Dive Brief:
- Supply chain managers should devise strategies to collect information on their suppliers' financial risk in order to avoid sudden large scale disruptions due to a supplier's liquidity problem, according to a recent article on Procurement Leader Magazine.
- Businesses can fail for a variety of reasons — from long-term loss of market share to increasing costs and late payments by customers — so it is not uncommon for one-of-hundreds of suppliers to cease production due to business failure. In fact, 25% of 450 respondents in an Achilles consultancy survey claimed they had suffered a related disruption, according to the article.
- Procurement employees should maintain consistent communication with suppliers or collect data based on Z scores, when possible, to track their supply chain's financial risk and prepare buffers against disruptions. Stocking up on inventory, diversifying suppliers, switching suppliers, installing pre-pay options to provide suppliers liquid assets on demand, and even considering investing in suppliers are good potential solutions, according to the article.
Dive Insight:
Calculating supply chain risk is a complex task with many moving parts, and it is often the supply chain manager's job to ensure all the links are functioning properly. A supply chain manager must focus on creating strategies for cyclical or predictable risks, like weather or the risk of a missed shipment, as well as plans for unpredictable risks.
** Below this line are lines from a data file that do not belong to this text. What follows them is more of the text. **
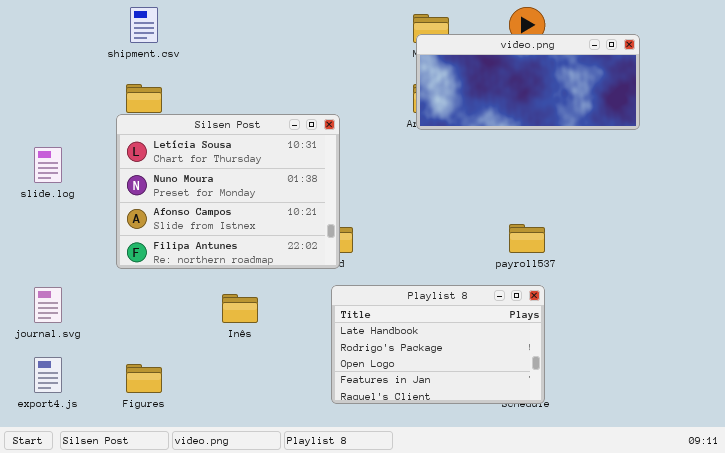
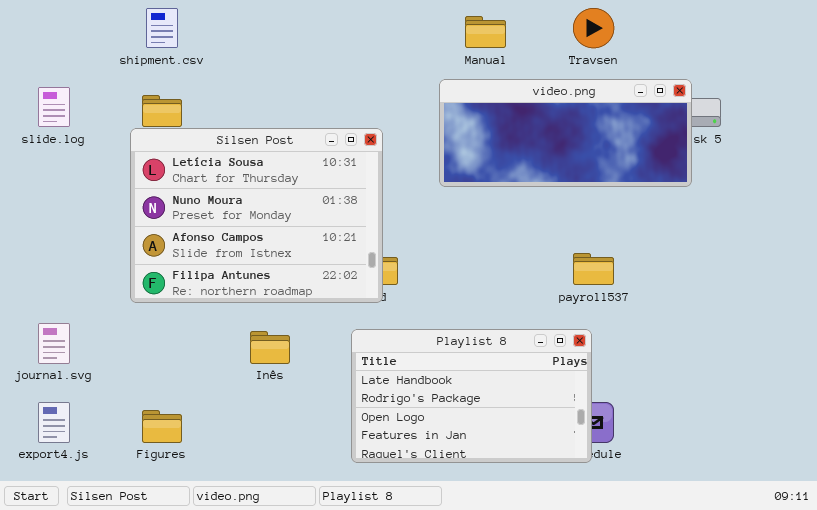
video.png: [416,34,640,130] -> [439,79,692,187], moved
slide.log: [34,147,62,183] -> [38,87,70,127], moved
Playlist 8: [331,285,545,404] -> [351,329,592,463], moved

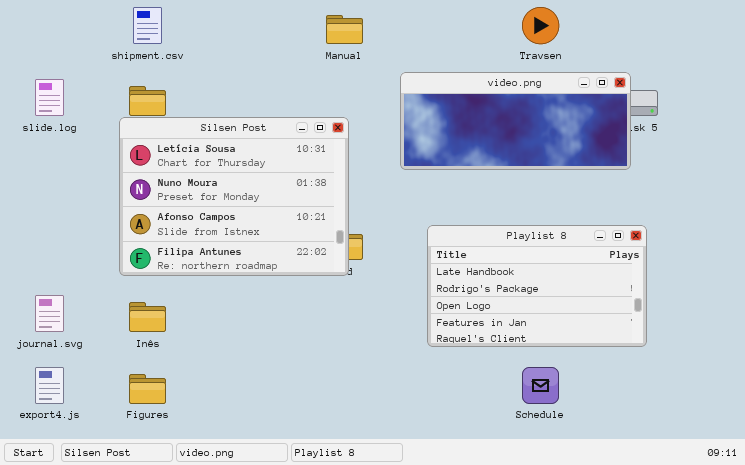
Manual: [465,16,506,48] -> [326,15,363,44], moved
Playlist 8: [351,329,592,463] -> [427,225,647,347], moved
Inês: [250,331,290,364] -> [129,302,166,332], moved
By collecting financial information on suppliers — even through periodic or informal status reports collected by Procurement — the company signals to suppliers it appreciates transparency and creates an opportunity for companies to increase inventory in anticipation of supplier risks. Having a single supplier with high-financial risk, for example, would be a red flag the company may need to diversify or create a backup plan. By contrast, having multiple suppliers of the same good at the same level of financial risk would signal consolidating demand may not be a bad idea.
The process may be difficult at first, but could lead to a high pay off and increased communications with suppliers, which is always good.